REQUIRED ACTION →
Retype the following data exactly, but leave its pictures out.

RECORD SET →
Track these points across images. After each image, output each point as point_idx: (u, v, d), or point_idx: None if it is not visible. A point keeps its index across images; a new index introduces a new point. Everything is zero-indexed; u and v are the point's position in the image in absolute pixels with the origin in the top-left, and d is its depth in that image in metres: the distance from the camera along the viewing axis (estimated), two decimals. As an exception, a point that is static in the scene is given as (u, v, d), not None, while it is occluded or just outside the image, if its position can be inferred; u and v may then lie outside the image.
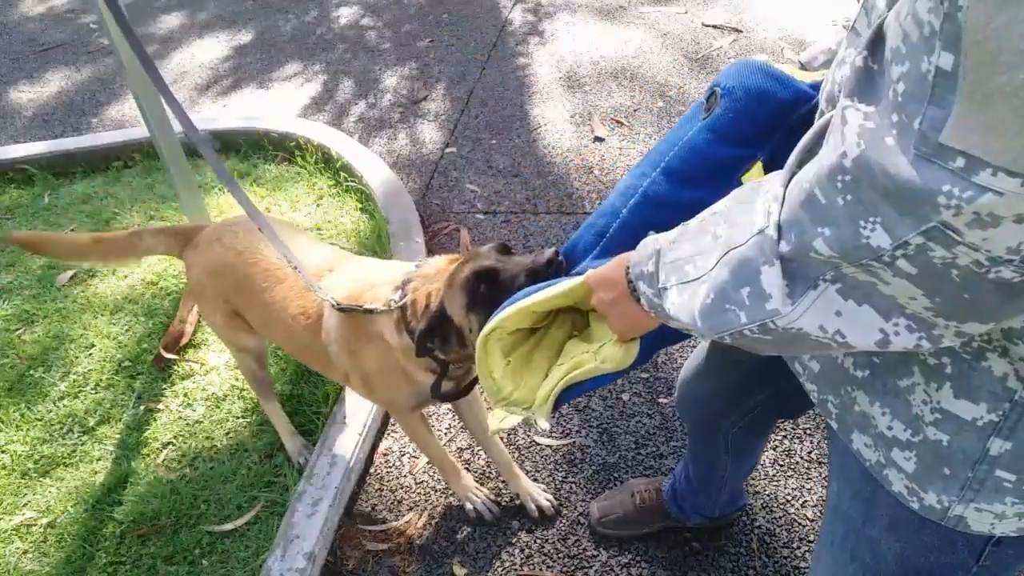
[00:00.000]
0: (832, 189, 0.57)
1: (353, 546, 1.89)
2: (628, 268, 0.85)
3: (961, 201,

EXERCISE ANSWER →
Track these points across images. After each image, output each point as point_idx: (u, v, d), or point_idx: None if it is not visible. A point keeps its index across images; a new index introduces a new point. Everything is zero-indexed; u and v are the point's position in the image in absolute pixels with the origin in the top-left, and d is its depth in that image in metres: the distance from the camera along the viewing axis (estimated), two decimals. As an exception, a point that is static in the scene is given as (u, v, d), not None, while it is occluded or just outside the image, if its position can be inferred; u and v may then lie outside the image.
[00:00.000]
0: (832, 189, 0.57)
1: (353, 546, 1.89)
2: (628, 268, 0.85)
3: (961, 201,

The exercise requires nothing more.